You don’t say what kind of slutty business you’d like to get up to, but there are lots of communities that welcome that kind of behavior. Perhaps you feel slightly nonmonogamous? Some reading on polyamory, or a polyamory-related meetup or group, might give you some idea of whether it’s for you.
BDSM and kink scenes also tend to be more open to activities outside of committed partnerships. It’s possible that your route to comfortable sluthood is as simple as, “Hey, I don’t know anything about that, but you make it sound great - is there an event coming up that I could check out? Do y’all coordinate on Facebook, or…? When you first came here, what helped you meet people and get involved?” It’s not shameful to be new; most people actually love to show off their favorite people, places and things. Go ahead and ask!

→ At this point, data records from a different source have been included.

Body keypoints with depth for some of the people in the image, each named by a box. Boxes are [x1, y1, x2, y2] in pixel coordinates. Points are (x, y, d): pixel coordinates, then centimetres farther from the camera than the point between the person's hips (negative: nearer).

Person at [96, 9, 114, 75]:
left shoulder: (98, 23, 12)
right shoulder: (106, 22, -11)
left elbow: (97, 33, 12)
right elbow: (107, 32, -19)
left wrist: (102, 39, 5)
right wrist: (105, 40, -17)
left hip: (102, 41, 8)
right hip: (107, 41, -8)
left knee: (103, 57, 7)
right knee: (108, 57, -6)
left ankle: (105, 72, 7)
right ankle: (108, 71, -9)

Remember that any outing where you don’t end up in bed is not a failure. Putting too much pressure on these interactions can make you nervous and other people uncomfortable, and going into things with the mission of: “I’m going to find someone to fuck me!” or even “I’m going to make a friend!” sets you up for disappointment if you don’t nail it the very first time.
Listen to yourself a lot, and prioritize your own safety and enjoyment. Prioritize having fun over being fun. Make sure you have the independent ability to leave (funds for transport, your own vehicle) and give yourself that option if you feel at all unsafe, even if you can’t articulate why. Your gut is good at identifying threats, but your brain isn’t always great at translating those feelings into logical arguments. Fortunately, you don’t need logical arguments - you don’t need to convince anyone, as long as YOU know that you get to leave the second you aren’t enjoying yourself.

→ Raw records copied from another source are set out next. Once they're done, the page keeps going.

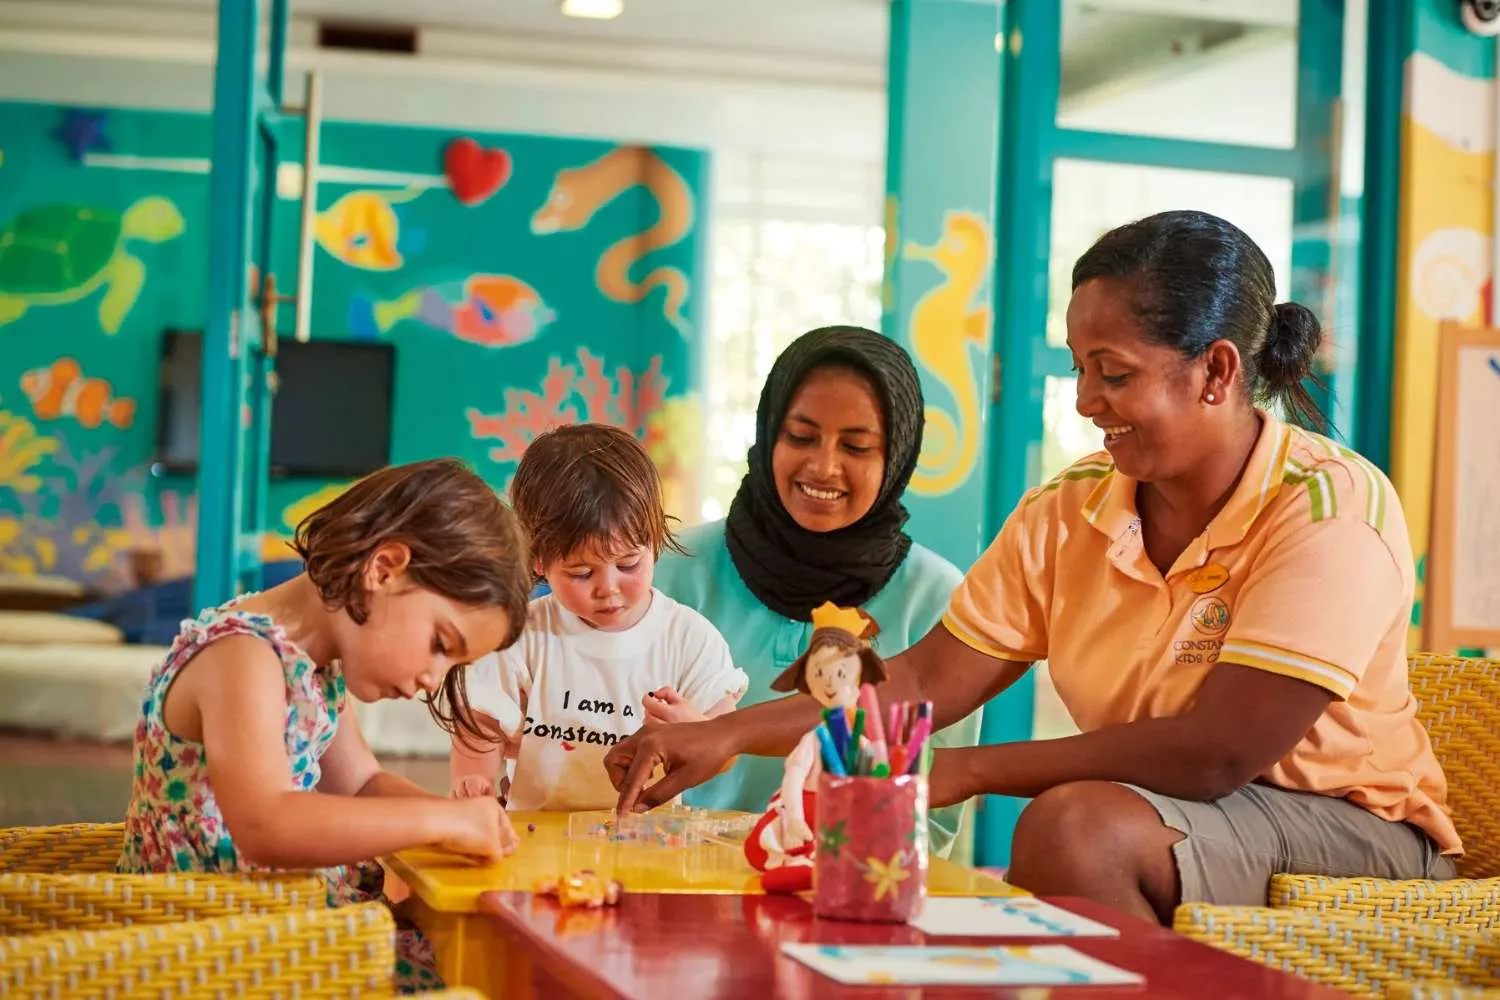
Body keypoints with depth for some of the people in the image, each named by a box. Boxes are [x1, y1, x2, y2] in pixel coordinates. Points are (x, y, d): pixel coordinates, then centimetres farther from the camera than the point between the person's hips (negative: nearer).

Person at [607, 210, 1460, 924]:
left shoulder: (1331, 509, -19)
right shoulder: (1068, 514, 0)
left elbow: (1215, 756, -25)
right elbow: (926, 682, 3)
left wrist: (967, 771, -19)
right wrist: (730, 735, -10)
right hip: (1173, 830, 5)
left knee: (1076, 823, -29)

So these are the kinds of thoughts you want to hold onto when you’re trying to make contact with other people, no matter what venue you choose, and they feed on each other. If you’re not carrying shame about yourself and your desires into every interaction, you won’t feel as insecure and afraid around other people. You’ll be more okay with rejection, because you’ll be more okay with yourself, with the idea that this exact person doesn’t have to like you for you to be good enough, because you’re already good enough. If you’re more okay with rejection, and less ashamed of who you are, you’ll be more okay with people being different from you, and you won’t be presenting your uniqueness as a negative that they’ll need to kindly overlook, or as a pugnacious assertion that makes them feel as if they’re doing something wrong by not feeling your flavor.
And no… none of that means you will never be hurt. You will still encounter assholes, and people who are not worth your time, and you will still helplessly, hopelessly fall for people who don’t have even half of what you deserve to offer you. But if you can internalize that you are not weird, not broken, not less deserving of love or attention just because you want a lot of it, that nobody is… that armor can’t be taken from you. It exists inside you. Unlike the Heavy Spiked Plate Mail of Bigotry and Assholery, the Subtle Shield of Self-Worth is invisible and instantaneous. It will enable you to respond to assholes with grace, and boundary-pushers with firm self-respect. It will cushion the pain of failure and rejection if you carry inside you the idea that what you want is normal, you deserve to have safe opportunities to seek it, and nobody is entitled to anyone else’s time or attention.
So go thou and embrace your sluttiness, my child! You’ve got this - what you want is normal and reasonable, your heart is in the right place, and your instincts are good. Listen to yourself, treat yourself and others with compassion and respect, and you will find yourself surrounded not by people who will hurt you, but by those who will see you. You deserve that. Go get it.